Descubrió el sistema al día siguiente, al encontrarse con mosén Buenaventura Floro y Juliá, el sufrido párroco que las visitaba. Era hombre de cómo sesenta años, ojos inflamados, cabeza gorda, chupado de carnes debido quizá a la consunción a la que lo sometía la abadesa; dedos de contable, nariz empinada, piel gelatinosa y más afición a la gazuza que a la gula, castigando su pecado a base de gazpachos cuando no ternasco al horno, las veces que podía. Por lo demás, poseía porte de general desde que estuvo de capellán, antes de profesar, en la última guerra carlista, allá en su lejana juventud, tan generoso con la gana como en bendecir las balas que disparaba.

Ahora, siendo vicario en aquella villa perdida del Alto Aragón, poseyendo tres Capellanías y dos Beneficios, honrosamente ganadas en los campos de batalla del despacho del Arzobispo, del disimulo y los elogios, sometíase a la penitencia de la lujuria con la superiora del convento, firmemente decidido a conocer las artimañas del Maligno para mejor combatirlo.

¡Esta es la mía!, pensó Orosia cuando lo saludó tímidamente preocupándose por su salud. Y mosén Buenaventura sufrió una convulsión de felicidad, porque aquella divina criatura, que sus famélicos ojos devoraban cada vez que la veían, le había dirigido la palabra. Respondió al saludo y, llevado por un súbito valor que no había sentido desde su mocedad carlista, preguntó respetuoso cómo estaba ella. La timidez de la niña hizo que se fijara más en Orosia, siendo difícil que un hombre que se preciase como él, fuera indiferente ante tanta hermosura y belleza. Tomó generoso su brazo, sintiendo deliciosos calambres al sentir la carne mórbida y femenina bajo la tela que sujetaban sus dedos, sojuzgado por el crepúsculo de sus ojos y tan hermosa que un pollo pera cometería locuras.

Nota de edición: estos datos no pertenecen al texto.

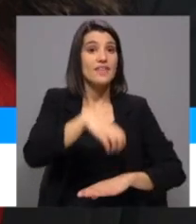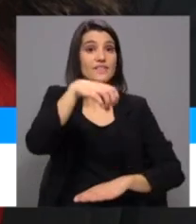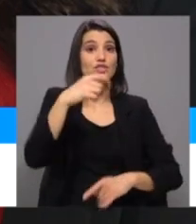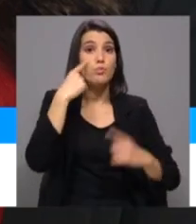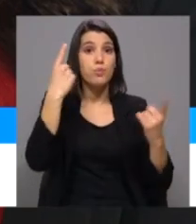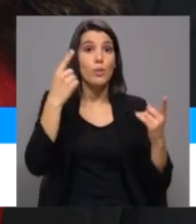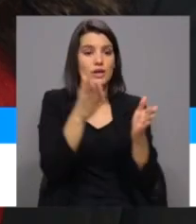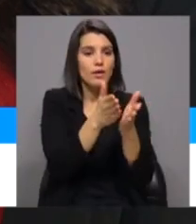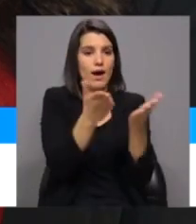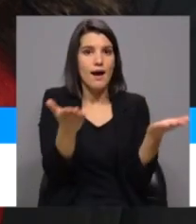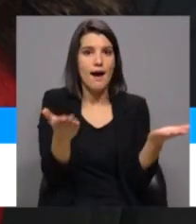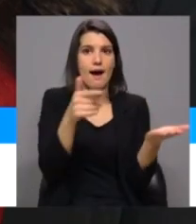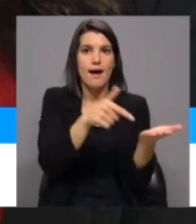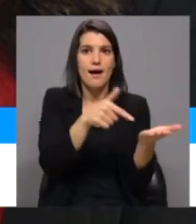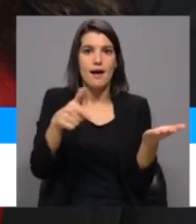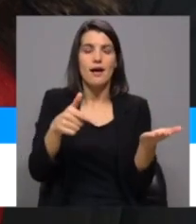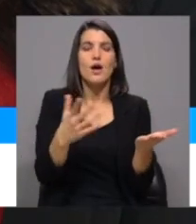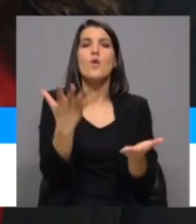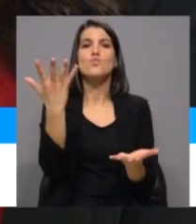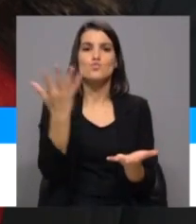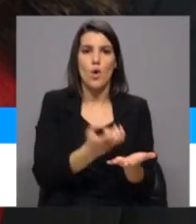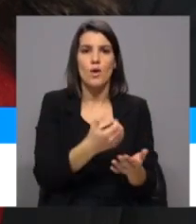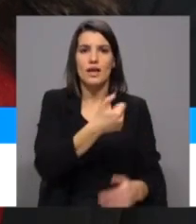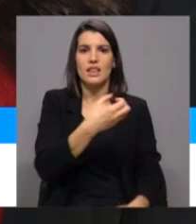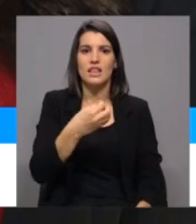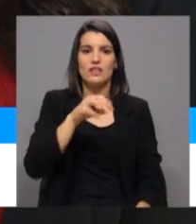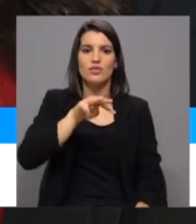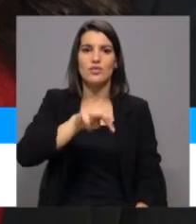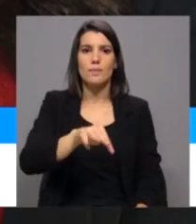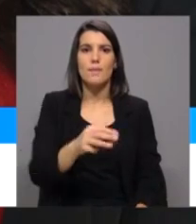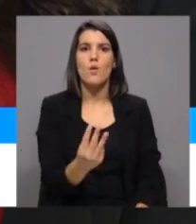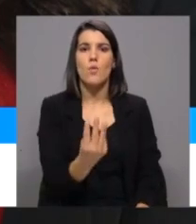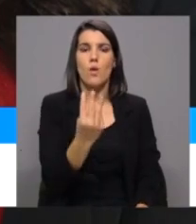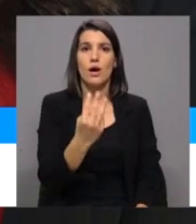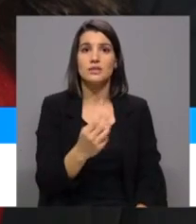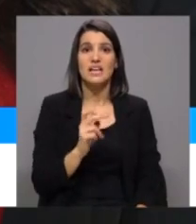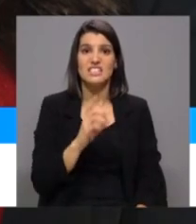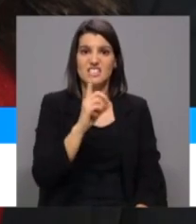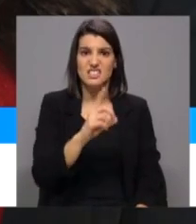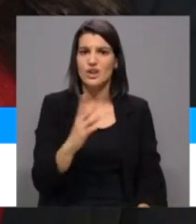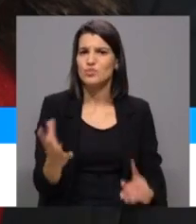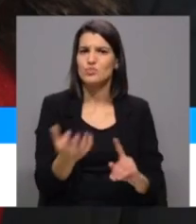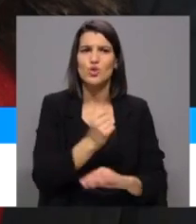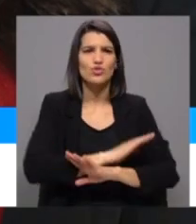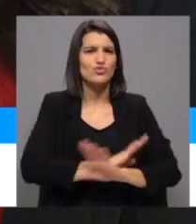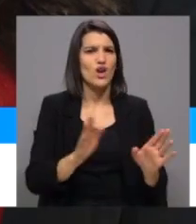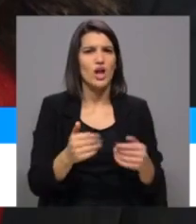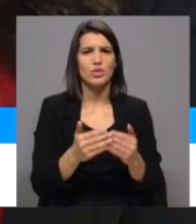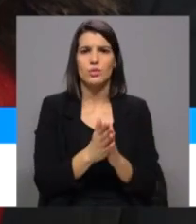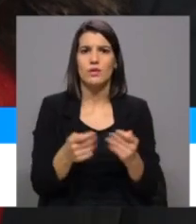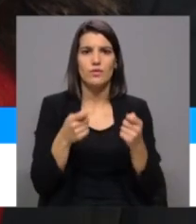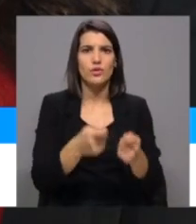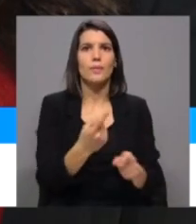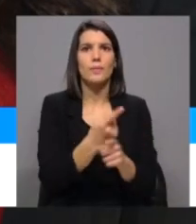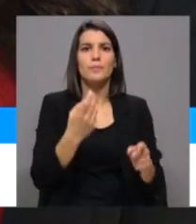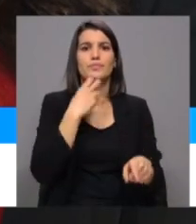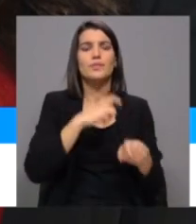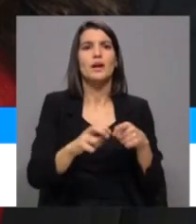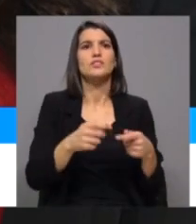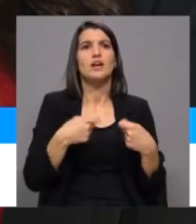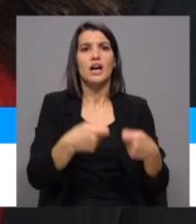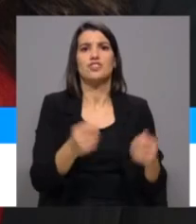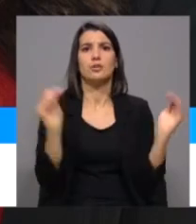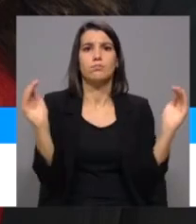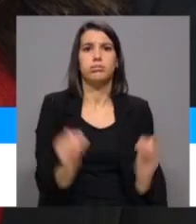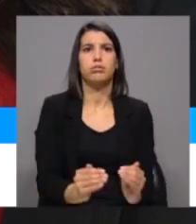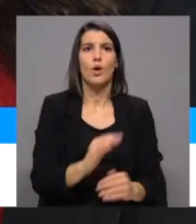conseguimos ter 500 megawatts e, ao sexto ano, já conseguimos recuperar todo o investimento porque reduzimos os custos de energia em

Orosia pareció alarmada por el cariñoso interrogatorio al que paulatinamente iba sometiéndola el casto párroco. Enrojeció de pudor y se disculpó asustada. Él la dejó marchar preocupado por su insistencia. Pero en la siguiente visita volvió a hallarla. En la tercera no tuvo dudas de que estaba interesada por él. En la cuarta se convenció de que la jovencita le amaba secretamente, y él se disolvió no menos enamorado. Lamentó y compadeció, albergándola entre sus protectores y nervudos brazos de sarmiento, la tortura a que la sometían en aquellas paredes como si fuera una criminal, oyéndole que su grácil figura se le aparecía en las noches impidiéndole conciliar el sueño. Los labios de mosén Buenaventura buscaron los suyos en aquel rincón en el que no los veía nadie, estremecido porque lo llamaba grácil. Ella lo rechazó, su corazón era de su dueño y señor, mas no estaba bien; luego gimió románticamente cuando, con insistencia, consumiéndose por un fuego que ardía en sus entrañas, logró el sacerdote besarla. Orosia lloró timorata e inocente respondiendo finalmente al ósculo, resolviendo lavarse la boca tan pronto llegara a su celda.

Don Buenaventura no vivía más que para ella mientras ocultaba su verdadero amor en sus relaciones con la fogosa superiora. Sentíase joven e incapaz de seguir en aquella situación. Era su deber sacarla de aquel antro de sufrimiento al que la sometía la diabólica abadesa. El sacerdote se entregó a sus ilusiones, su pasión le inflamaba, su ideal lo enloquecía y su amor triunfó sobre su sentido común.

Con una excusa, que sólo el paroxismo del clímax sexual llevó a la abadesa a acceder, la sacó del convento, descubriendo que la tímida damisela desapareció más rápido que un palmo de longaniza por sus glotonas tragaderas, después de robar, Dios sabía cómo, un vestido colgado del tendedero de enfrente.